The National Association of Automobile Manufacturers of South Africa (Naamsa), the automotive industry business council, this week announced confidence-inspiring new vehicle sales figures for August.

Naamsa said new vehicle sales increased by 24.6 percent to 41 425 units, up from 33 259 vehicles in the previous year.

However, export sales bore the brunt of the cyberattack at Transnet and fell by 15.6 percent, to 19 446 units this year compared to the 23 029 vehicles exported a year earlier.

Naamsa said the return of the adjusted Level 3 lockdown regulations and the improvement to civil stability supported the new vehicle market’s gradual recovery during the month.

“Although the knock-on effects of the economic disruptions caused by the civil unrest in July 2021 and the cyberattack on Transnet operations negatively impacted on the industry’s export performance during the month, the domestic automotive industry will continue to benefit from the strong rebound in global economic activity in 2021 and the favourable conditions abroad,” Naamsa said.

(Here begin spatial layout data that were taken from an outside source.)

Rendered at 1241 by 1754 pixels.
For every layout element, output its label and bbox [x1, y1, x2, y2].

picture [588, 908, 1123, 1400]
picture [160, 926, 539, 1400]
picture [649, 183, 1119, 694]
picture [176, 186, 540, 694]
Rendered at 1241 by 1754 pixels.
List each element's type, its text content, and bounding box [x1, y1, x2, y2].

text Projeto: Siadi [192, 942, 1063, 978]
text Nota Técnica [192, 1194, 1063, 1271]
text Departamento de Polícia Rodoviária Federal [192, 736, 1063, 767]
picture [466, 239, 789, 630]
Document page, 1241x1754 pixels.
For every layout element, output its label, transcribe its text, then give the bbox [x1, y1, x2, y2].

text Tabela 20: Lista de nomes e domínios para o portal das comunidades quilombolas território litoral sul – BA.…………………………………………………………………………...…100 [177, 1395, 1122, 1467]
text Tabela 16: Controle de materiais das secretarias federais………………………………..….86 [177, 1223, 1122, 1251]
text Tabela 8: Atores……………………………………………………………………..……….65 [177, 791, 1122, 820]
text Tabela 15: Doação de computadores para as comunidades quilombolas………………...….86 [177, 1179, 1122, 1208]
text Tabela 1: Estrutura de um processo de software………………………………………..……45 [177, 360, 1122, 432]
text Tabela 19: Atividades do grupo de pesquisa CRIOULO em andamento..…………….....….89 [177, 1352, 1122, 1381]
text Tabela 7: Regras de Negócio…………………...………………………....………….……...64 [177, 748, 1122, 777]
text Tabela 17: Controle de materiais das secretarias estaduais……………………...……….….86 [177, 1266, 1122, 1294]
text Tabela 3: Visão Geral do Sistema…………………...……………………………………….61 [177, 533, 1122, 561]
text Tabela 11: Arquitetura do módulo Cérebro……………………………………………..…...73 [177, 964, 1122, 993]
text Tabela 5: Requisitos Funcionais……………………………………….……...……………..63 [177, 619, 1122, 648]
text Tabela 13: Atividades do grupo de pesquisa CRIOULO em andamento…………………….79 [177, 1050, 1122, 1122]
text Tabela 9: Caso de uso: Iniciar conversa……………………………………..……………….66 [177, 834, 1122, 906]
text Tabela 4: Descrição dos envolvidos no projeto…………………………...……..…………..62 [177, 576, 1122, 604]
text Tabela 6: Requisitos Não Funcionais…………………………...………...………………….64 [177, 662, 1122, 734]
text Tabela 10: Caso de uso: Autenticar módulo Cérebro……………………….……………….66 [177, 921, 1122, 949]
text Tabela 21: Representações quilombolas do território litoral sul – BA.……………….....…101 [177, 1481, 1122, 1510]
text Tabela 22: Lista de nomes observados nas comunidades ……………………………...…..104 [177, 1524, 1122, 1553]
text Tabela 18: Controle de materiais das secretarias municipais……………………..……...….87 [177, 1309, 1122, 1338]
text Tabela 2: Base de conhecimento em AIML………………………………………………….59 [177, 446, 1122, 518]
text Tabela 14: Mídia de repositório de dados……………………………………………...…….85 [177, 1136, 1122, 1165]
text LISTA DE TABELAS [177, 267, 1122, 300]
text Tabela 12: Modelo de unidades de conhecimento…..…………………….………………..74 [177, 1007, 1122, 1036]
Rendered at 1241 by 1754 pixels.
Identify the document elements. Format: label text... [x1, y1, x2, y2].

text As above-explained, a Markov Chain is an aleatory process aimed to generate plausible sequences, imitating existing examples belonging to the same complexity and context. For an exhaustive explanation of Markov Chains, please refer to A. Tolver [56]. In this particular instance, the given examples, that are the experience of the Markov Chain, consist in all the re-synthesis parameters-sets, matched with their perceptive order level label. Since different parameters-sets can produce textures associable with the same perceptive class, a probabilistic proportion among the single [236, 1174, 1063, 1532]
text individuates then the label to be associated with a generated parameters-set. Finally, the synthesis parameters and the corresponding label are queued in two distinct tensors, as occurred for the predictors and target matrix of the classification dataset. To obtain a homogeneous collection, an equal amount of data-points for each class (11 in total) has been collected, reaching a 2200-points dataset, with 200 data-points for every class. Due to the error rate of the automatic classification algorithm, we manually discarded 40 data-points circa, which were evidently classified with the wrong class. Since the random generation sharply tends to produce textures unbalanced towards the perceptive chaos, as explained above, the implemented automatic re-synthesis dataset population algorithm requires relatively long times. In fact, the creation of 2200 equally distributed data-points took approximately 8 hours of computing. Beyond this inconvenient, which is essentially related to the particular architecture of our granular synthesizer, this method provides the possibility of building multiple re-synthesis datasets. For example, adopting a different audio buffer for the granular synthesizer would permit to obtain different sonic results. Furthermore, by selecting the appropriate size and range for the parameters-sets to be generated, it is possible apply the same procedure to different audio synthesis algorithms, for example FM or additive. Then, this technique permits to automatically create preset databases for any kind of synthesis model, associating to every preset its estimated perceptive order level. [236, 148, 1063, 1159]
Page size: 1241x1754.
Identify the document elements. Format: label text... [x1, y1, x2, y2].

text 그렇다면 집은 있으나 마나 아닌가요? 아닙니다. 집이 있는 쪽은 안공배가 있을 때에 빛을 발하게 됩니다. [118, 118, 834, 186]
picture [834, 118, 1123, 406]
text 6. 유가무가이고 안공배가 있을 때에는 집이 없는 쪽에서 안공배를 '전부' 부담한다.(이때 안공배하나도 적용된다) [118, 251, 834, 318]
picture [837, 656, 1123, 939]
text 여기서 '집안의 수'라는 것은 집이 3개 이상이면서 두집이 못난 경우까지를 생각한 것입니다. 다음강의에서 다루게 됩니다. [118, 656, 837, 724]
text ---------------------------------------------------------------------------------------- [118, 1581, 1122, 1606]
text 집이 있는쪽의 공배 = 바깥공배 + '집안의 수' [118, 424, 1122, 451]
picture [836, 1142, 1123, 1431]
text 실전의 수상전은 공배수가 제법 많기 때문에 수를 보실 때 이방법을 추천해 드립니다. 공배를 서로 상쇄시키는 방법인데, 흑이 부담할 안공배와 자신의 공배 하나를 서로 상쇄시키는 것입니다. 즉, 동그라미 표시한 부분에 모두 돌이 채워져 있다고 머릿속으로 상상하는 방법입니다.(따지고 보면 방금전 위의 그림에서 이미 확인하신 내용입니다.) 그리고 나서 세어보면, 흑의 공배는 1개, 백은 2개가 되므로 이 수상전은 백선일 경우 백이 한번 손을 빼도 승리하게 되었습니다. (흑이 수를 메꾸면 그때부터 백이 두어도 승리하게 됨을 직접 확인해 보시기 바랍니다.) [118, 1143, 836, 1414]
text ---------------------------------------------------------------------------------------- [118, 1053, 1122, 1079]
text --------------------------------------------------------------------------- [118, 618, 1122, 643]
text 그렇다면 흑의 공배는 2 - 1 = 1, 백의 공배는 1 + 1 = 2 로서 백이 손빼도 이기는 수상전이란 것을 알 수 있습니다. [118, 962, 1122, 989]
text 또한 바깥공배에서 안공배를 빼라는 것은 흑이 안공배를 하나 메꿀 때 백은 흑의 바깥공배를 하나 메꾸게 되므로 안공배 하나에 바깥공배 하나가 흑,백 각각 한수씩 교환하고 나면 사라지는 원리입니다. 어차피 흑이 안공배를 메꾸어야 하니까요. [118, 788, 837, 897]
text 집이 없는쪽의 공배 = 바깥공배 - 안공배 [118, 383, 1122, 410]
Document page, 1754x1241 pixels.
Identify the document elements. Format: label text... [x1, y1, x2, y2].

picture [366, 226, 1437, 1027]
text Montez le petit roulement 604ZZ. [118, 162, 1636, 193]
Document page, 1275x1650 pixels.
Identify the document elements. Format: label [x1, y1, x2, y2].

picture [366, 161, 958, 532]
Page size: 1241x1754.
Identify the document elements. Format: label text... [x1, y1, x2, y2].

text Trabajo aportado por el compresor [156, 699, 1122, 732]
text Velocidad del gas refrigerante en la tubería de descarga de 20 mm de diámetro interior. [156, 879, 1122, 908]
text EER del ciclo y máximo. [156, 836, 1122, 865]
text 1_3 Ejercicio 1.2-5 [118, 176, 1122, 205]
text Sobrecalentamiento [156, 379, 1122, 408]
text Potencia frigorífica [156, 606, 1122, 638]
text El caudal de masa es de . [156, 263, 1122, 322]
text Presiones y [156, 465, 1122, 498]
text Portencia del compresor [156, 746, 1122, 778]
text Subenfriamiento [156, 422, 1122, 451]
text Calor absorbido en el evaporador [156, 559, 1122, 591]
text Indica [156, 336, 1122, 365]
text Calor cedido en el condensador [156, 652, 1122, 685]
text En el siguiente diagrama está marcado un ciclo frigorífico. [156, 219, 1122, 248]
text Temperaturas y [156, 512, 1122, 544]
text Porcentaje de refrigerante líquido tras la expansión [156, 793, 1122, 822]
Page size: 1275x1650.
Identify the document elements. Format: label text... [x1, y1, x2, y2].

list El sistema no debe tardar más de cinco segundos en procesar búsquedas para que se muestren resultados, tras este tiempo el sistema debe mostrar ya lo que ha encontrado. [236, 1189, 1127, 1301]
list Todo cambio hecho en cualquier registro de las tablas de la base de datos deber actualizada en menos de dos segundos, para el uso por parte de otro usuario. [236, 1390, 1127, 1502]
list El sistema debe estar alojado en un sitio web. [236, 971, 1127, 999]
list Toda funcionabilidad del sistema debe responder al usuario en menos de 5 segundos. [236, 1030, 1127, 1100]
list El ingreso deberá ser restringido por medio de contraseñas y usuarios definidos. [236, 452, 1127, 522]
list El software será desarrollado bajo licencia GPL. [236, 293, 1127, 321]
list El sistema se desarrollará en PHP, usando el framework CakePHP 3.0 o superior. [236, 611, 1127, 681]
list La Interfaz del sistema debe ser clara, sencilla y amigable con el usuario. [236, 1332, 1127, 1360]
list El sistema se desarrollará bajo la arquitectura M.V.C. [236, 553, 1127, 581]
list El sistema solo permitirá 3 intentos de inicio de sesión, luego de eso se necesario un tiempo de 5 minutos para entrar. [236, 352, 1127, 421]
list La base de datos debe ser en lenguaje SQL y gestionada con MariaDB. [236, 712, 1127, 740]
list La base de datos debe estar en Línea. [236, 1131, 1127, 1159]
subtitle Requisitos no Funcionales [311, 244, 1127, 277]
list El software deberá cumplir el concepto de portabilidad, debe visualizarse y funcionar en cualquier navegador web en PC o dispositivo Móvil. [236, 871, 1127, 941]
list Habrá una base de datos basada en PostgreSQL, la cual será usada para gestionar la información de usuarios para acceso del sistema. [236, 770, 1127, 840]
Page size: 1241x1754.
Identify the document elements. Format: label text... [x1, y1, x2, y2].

The recovery comes after a survey last month by Naamsa found the bulk of CEOs were extremely positive about the automotive industry’s key performance and believed the general automotive business conditions would continue to improve over the next six months. Lebogang Gaoaketse, Wesbank’s head of communication, shared the confidence expressed by motor industry chief executives in Naamsa’s survey. “To have this environment amplified by industry confidence will help to continue to build momentum in the market’s recovery, preserving jobs and fulfilling demand,” he said.

Economists said the upturn in the market was expected to continue but grim employment prospects would probably weigh heavily on passenger vehicle sales in the coming months.

Nedbank Economic Unit said the exports still had a long way to go to return to the pre-crisis level as total units exported were 41.1 percent lower than the 2017 to 2019 average and were down by 55.8 percent compared with the August 2019 levels.

“Passenger and commercial cars performed poorly on both counts, but cars took the hardest knock,” it said.

It said the upside in passenger sales would partly be contained by fragile confidence, weighed down by poor employment prospects, the slow vaccine roll-out and an uncertain economic outlook.